**Problem to solve:**
Quote exactly, and only, the lines of the material below from the line with "42: (559, 235, 8.10)" through the line with "58: (718, 421, 1.39)".

═══ Data section ═══

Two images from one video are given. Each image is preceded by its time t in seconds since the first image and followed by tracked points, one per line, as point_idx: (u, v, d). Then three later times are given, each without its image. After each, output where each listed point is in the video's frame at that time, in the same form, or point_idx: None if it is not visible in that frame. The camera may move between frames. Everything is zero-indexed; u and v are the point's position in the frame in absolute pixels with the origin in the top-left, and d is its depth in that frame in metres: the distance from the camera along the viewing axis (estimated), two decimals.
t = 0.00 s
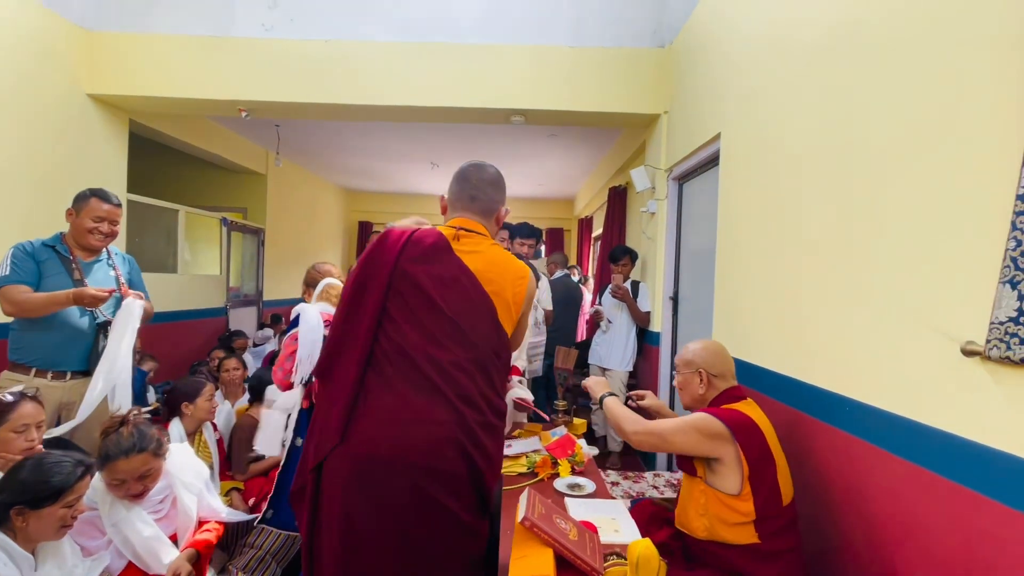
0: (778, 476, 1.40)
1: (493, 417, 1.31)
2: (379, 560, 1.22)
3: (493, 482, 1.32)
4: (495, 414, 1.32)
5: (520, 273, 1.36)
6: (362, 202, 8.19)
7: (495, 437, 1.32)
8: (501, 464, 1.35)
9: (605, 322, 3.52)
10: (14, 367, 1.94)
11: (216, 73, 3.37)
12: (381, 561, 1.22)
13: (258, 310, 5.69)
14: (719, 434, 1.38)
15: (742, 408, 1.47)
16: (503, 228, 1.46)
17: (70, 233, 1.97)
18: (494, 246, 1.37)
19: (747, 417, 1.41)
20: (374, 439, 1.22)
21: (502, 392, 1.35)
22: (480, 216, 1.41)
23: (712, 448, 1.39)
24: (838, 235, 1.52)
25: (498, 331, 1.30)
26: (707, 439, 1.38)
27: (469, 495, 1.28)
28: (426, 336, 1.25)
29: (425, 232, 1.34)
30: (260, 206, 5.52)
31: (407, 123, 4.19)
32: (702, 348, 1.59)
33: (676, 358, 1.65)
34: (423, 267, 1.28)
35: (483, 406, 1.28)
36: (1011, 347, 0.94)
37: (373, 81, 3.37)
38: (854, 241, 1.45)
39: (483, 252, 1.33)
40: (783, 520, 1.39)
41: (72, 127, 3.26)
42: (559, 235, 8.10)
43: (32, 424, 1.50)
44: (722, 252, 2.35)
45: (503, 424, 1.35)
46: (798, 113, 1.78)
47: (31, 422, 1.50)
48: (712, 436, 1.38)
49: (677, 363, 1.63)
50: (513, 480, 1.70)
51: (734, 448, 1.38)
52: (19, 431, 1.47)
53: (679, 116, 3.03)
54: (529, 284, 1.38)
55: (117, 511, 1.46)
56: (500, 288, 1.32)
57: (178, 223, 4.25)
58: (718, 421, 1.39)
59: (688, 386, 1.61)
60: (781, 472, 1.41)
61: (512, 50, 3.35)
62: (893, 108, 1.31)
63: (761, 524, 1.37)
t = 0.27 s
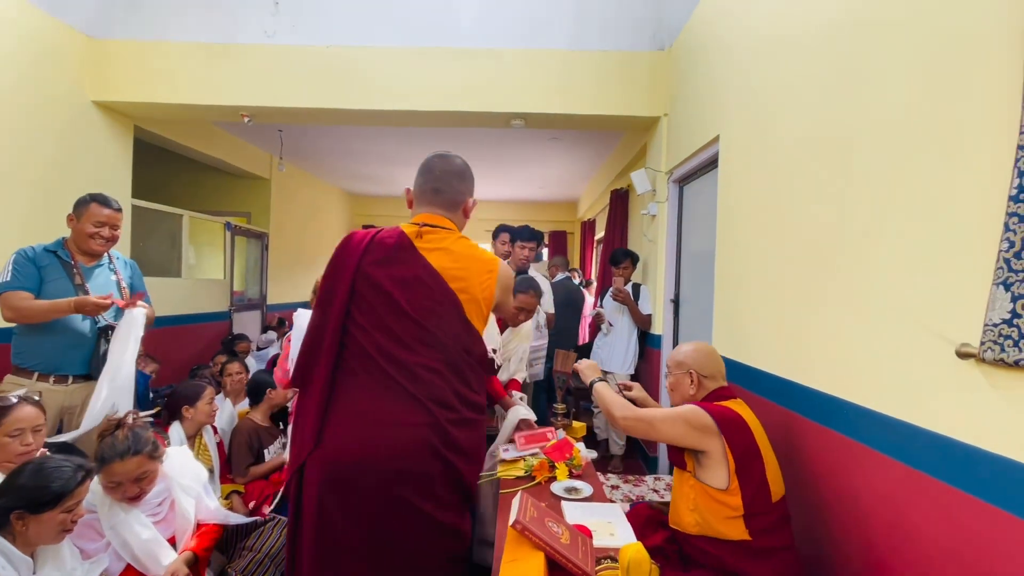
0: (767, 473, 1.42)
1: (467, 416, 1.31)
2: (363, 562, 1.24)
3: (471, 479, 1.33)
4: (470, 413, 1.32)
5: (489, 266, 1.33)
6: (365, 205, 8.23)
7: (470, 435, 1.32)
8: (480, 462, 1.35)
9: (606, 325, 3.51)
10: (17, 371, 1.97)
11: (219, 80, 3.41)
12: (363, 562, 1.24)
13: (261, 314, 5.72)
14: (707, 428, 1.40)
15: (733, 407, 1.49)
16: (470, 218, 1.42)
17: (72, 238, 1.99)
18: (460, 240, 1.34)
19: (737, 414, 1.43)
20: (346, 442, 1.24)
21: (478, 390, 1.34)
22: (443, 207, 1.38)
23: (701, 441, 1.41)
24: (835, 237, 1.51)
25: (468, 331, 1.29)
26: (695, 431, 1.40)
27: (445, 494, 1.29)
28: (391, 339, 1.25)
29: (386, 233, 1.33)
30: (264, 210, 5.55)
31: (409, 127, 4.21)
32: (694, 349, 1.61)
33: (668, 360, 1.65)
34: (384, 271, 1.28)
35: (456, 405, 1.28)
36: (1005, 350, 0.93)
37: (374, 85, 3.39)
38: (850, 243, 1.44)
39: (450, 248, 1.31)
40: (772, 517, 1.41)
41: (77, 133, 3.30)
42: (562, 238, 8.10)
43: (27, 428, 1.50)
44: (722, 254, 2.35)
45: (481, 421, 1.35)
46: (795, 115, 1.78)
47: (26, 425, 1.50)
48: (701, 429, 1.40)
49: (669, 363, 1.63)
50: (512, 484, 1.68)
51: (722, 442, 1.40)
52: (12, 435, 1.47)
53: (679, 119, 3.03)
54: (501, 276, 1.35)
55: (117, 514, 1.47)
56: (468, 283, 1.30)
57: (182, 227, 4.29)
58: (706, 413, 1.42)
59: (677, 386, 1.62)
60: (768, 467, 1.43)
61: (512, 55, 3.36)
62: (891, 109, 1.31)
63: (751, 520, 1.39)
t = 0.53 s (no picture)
0: (767, 473, 1.42)
1: (443, 416, 1.30)
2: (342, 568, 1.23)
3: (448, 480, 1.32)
4: (445, 413, 1.31)
5: (456, 263, 1.34)
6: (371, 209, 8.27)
7: (445, 436, 1.31)
8: (458, 463, 1.34)
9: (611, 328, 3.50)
10: (29, 374, 1.99)
11: (227, 86, 3.45)
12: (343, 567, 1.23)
13: (269, 317, 5.76)
14: (706, 425, 1.40)
15: (733, 408, 1.49)
16: (439, 217, 1.44)
17: (83, 242, 2.02)
18: (425, 239, 1.36)
19: (737, 414, 1.43)
20: (319, 444, 1.24)
21: (453, 390, 1.33)
22: (408, 208, 1.40)
23: (699, 439, 1.40)
24: (839, 239, 1.50)
25: (439, 330, 1.29)
26: (695, 429, 1.40)
27: (421, 495, 1.28)
28: (359, 341, 1.27)
29: (354, 239, 1.36)
30: (271, 214, 5.60)
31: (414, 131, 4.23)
32: (697, 350, 1.60)
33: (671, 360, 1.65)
34: (351, 275, 1.30)
35: (428, 405, 1.28)
36: (1009, 352, 0.92)
37: (379, 90, 3.41)
38: (854, 245, 1.43)
39: (414, 248, 1.32)
40: (773, 517, 1.40)
41: (88, 140, 3.36)
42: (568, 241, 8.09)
43: (26, 434, 1.51)
44: (726, 256, 2.34)
45: (457, 422, 1.34)
46: (798, 117, 1.77)
47: (27, 432, 1.51)
48: (699, 427, 1.40)
49: (671, 363, 1.63)
50: (514, 487, 1.68)
51: (720, 441, 1.40)
52: (12, 441, 1.48)
53: (683, 121, 3.02)
54: (470, 274, 1.36)
55: (124, 515, 1.48)
56: (434, 281, 1.30)
57: (190, 232, 4.33)
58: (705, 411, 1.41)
59: (679, 387, 1.61)
60: (766, 465, 1.43)
61: (516, 59, 3.37)
62: (894, 109, 1.30)
63: (751, 520, 1.38)
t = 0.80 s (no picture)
0: (775, 476, 1.40)
1: (424, 420, 1.29)
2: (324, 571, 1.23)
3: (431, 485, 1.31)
4: (427, 417, 1.30)
5: (439, 266, 1.34)
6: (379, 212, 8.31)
7: (427, 440, 1.30)
8: (443, 468, 1.33)
9: (618, 331, 3.48)
10: (44, 376, 2.02)
11: (236, 92, 3.49)
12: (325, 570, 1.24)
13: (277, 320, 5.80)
14: (714, 426, 1.39)
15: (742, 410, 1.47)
16: (427, 220, 1.46)
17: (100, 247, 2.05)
18: (410, 241, 1.37)
19: (744, 416, 1.42)
20: (301, 448, 1.25)
21: (437, 394, 1.32)
22: (398, 211, 1.43)
23: (706, 439, 1.39)
24: (847, 240, 1.48)
25: (419, 334, 1.29)
26: (703, 429, 1.39)
27: (401, 499, 1.28)
28: (340, 345, 1.27)
29: (340, 243, 1.37)
30: (280, 218, 5.65)
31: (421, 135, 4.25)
32: (706, 353, 1.59)
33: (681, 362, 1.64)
34: (334, 278, 1.31)
35: (408, 409, 1.28)
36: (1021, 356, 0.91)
37: (386, 94, 3.44)
38: (863, 247, 1.41)
39: (397, 251, 1.33)
40: (781, 520, 1.39)
41: (100, 146, 3.41)
42: (574, 243, 8.08)
43: (36, 443, 1.53)
44: (734, 259, 2.32)
45: (442, 427, 1.33)
46: (805, 118, 1.76)
47: (36, 441, 1.54)
48: (707, 427, 1.39)
49: (681, 365, 1.62)
50: (521, 490, 1.67)
51: (726, 442, 1.39)
52: (23, 451, 1.52)
53: (690, 123, 3.01)
54: (454, 275, 1.36)
55: (133, 517, 1.49)
56: (413, 284, 1.30)
57: (200, 236, 4.38)
58: (712, 411, 1.41)
59: (689, 389, 1.60)
60: (774, 466, 1.41)
61: (522, 62, 3.38)
62: (903, 110, 1.28)
63: (758, 522, 1.37)
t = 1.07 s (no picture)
0: (781, 477, 1.39)
1: (423, 422, 1.28)
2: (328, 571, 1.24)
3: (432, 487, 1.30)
4: (426, 419, 1.29)
5: (437, 267, 1.34)
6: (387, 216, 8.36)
7: (426, 442, 1.29)
8: (445, 470, 1.32)
9: (627, 333, 3.47)
10: (61, 378, 2.04)
11: (247, 96, 3.53)
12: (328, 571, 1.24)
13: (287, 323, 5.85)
14: (717, 425, 1.39)
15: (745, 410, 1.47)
16: (429, 222, 1.46)
17: (117, 251, 2.09)
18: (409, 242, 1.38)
19: (747, 417, 1.41)
20: (302, 450, 1.26)
21: (437, 395, 1.31)
22: (400, 214, 1.44)
23: (710, 439, 1.39)
24: (860, 241, 1.46)
25: (416, 335, 1.29)
26: (706, 428, 1.39)
27: (402, 500, 1.28)
28: (338, 347, 1.27)
29: (340, 245, 1.38)
30: (290, 221, 5.69)
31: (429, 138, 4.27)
32: (712, 356, 1.58)
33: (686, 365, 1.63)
34: (333, 280, 1.31)
35: (406, 411, 1.27)
36: None
37: (394, 98, 3.46)
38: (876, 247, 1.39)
39: (395, 253, 1.34)
40: (788, 521, 1.38)
41: (114, 151, 3.46)
42: (583, 246, 8.06)
43: (55, 452, 1.56)
44: (745, 260, 2.30)
45: (443, 428, 1.32)
46: (816, 117, 1.74)
47: (55, 450, 1.56)
48: (711, 427, 1.39)
49: (687, 368, 1.61)
50: (530, 493, 1.67)
51: (729, 442, 1.38)
52: (43, 460, 1.55)
53: (699, 124, 2.99)
54: (452, 276, 1.35)
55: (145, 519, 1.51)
56: (409, 286, 1.31)
57: (212, 240, 4.43)
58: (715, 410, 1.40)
59: (695, 393, 1.59)
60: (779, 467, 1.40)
61: (530, 64, 3.38)
62: (915, 107, 1.26)
63: (764, 523, 1.37)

═══

**Written answer:**
42: (559, 235, 8.10)
43: (32, 424, 1.50)
44: (722, 252, 2.35)
45: (503, 424, 1.35)
46: (798, 113, 1.78)
47: (31, 422, 1.50)
48: (712, 436, 1.38)
49: (677, 363, 1.63)
50: (513, 480, 1.70)
51: (734, 448, 1.38)
52: (19, 431, 1.47)
53: (679, 116, 3.03)
54: (529, 284, 1.38)
55: (117, 511, 1.46)
56: (500, 288, 1.32)
57: (178, 223, 4.25)
58: (718, 421, 1.39)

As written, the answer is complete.